Did you know watching mobile video on you cell phone or PDA can be harmful to your health? Yep, reports are now surfacing that people are bumping into lampposts while staring at their cell phone screens.

As broadcasters contemplate entering into the exciting world of mobile video, do we as an industry do so without regard to our viewers' health? Should we pause, or stop mobile video's adoption, to protect our fellow human? Do we have a duty to protect humanity from its own stupidity?

I pondered these lofty issues while reading a recent study conducted by the UK directory service 118 118. The service discovered that mobile text users were often crashing into lampposts, sometimes injuring themselves while text messaging.

The company received permission to install padded wraps on lampposts in key sections of London. In trade, it gets to place advertising for its directory service. I suppose if you bump into the post, you'd pretty much have to see the ad.

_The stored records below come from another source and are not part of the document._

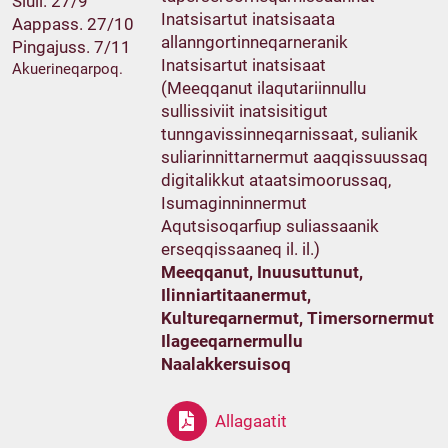
Siull. 27/9
Inatsisartut inatsisaata
Aappass. 27/10
allanngortinneqarneranik
Pingajuss. 7/11
Inatsisartut inatsisaat
Akuerineqarpoq.
(Meeqqanut ilaqutariinnullu
sullissiviit inatsisitigut
tunngavissinneqarnissaat, sulianik
suliarinnittarnermut aaqqissuussaq
digitalikkut ataatsimoorussaq,
Isumaginninnermut
Aqutsisoqarfiup suliassaanik
erseqqissaaneq il. il.)
Meeqqanut, Inuusuttunut,
Ilinniartitaanermut,
Kultureqarnermut, Timersornermut
Ilageeqarnermullu
Naalakkersuisoq
Allagaatit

Thinking about the similarities of texting and watching mobile video, I wondered if a similar problem could occur here with regard to mobile TV? Would unsuspecting viewers bump into lampposts while enjoying their favorite YouTube or FOX News videos? Would they wander into signs or perhaps miss crosswalk lights, only to be struck by cars?

Imagine the potential for chaos in downtown Manhattan as millions of people rush to and from home, shops and their offices, noses pointed at mobile phones and players — no one watching where they were going. And with earphones, they wouldn't hear the screams of “Watch out!” Oh, the humanity of it!

Now, picture thousands of your station's viewers walking, or driving, heads down, noses perched just inches from those tiny cell phone and mobile video player screens. Your viewers could be heedless to the dangers that lie just ahead.

Can you hear the traffic reports? “There's a mash up on the corner of 12th and Johnson, where 22 people crashed together as a hotdog vendor moved his cart into the crosswalk. Pedestrians and drivers are encouraged to avoid this intersection.”

This scenario may sound ridiculous, but how many times have you already done something similar? Have you ever text messaged someone or manually dialed your mobile phone while driving? Cops call that distracted driving and give tickets for it.

At my gym, perhaps 75 percent of the members have iPods strapped to their arms and earphones stuck in their ears. Even though there are 10 televisions in front of the cardio machines, most members want to make their own entertainment choices. Mobile TV will be used likewise.

Despite the potential drawbacks, I hope broadcasters make a business of delivering video to mobile receivers. And, when they do, I'll become a mobile video customer. I just hope those padded lampposts are around so when I bump into one, it's only my pride that gets hurt.